| YOUR TASK |
Below are the records; give again exactly the lines that run from the one with "text_box [150, 166, 186, 203]" through the last line.

| DATA UNDER STUDY |
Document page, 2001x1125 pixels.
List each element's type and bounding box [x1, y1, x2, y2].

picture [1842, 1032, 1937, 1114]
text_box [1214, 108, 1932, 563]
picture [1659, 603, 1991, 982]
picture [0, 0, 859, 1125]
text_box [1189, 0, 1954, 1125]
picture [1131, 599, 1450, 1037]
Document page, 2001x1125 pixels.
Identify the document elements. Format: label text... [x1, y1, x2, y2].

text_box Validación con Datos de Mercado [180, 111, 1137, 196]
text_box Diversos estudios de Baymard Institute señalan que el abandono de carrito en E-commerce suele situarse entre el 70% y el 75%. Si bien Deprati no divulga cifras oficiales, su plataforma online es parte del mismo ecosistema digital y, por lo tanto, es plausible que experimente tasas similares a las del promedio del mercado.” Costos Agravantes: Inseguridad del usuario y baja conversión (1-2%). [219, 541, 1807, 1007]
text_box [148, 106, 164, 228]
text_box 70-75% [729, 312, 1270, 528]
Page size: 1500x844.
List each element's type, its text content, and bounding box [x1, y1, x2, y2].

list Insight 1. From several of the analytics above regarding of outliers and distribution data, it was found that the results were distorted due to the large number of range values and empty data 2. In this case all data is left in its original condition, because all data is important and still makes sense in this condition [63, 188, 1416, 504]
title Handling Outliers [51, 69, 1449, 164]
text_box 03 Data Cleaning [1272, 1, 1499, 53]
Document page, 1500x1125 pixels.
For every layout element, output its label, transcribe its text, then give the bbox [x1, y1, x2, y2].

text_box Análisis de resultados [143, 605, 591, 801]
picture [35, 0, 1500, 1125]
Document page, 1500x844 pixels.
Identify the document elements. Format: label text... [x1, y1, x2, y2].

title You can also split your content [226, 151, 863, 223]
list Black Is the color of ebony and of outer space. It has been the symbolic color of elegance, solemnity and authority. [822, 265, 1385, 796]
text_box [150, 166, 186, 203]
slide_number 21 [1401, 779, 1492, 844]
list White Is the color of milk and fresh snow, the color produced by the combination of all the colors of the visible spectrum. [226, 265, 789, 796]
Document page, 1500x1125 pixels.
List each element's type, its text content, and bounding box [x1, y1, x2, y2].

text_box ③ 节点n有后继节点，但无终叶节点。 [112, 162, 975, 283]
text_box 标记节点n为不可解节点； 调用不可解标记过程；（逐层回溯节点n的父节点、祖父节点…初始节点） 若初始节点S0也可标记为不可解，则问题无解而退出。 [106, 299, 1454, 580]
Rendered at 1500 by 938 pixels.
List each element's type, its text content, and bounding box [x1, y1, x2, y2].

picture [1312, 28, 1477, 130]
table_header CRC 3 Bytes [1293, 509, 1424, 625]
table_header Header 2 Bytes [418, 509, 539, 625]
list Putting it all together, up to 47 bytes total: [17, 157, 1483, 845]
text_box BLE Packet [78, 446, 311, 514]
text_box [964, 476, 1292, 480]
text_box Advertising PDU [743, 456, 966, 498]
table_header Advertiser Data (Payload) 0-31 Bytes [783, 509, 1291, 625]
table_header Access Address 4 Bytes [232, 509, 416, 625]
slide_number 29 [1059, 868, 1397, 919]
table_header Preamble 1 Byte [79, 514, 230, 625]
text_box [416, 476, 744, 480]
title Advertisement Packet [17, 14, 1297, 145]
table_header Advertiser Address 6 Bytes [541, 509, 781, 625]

| THE ANSWER |
text_box [150, 166, 186, 203]
slide_number 21 [1401, 779, 1492, 844]
list White Is the color of milk and fresh snow, the color produced by the combination of all the colors of the visible spectrum. [226, 265, 789, 796]
Document page, 1500x1125 pixels.
List each element's type, its text content, and bounding box [x1, y1, x2, y2].

text_box ③ 节点n有后继节点，但无终叶节点。 [112, 162, 975, 283]
text_box 标记节点n为不可解节点； 调用不可解标记过程；（逐层回溯节点n的父节点、祖父节点…初始节点） 若初始节点S0也可标记为不可解，则问题无解而退出。 [106, 299, 1454, 580]
Rendered at 1500 by 938 pixels.
List each element's type, its text content, and bounding box [x1, y1, x2, y2].

picture [1312, 28, 1477, 130]
table_header CRC 3 Bytes [1293, 509, 1424, 625]
table_header Header 2 Bytes [418, 509, 539, 625]
list Putting it all together, up to 47 bytes total: [17, 157, 1483, 845]
text_box BLE Packet [78, 446, 311, 514]
text_box [964, 476, 1292, 480]
text_box Advertising PDU [743, 456, 966, 498]
table_header Advertiser Data (Payload) 0-31 Bytes [783, 509, 1291, 625]
table_header Access Address 4 Bytes [232, 509, 416, 625]
slide_number 29 [1059, 868, 1397, 919]
table_header Preamble 1 Byte [79, 514, 230, 625]
text_box [416, 476, 744, 480]
title Advertisement Packet [17, 14, 1297, 145]
table_header Advertiser Address 6 Bytes [541, 509, 781, 625]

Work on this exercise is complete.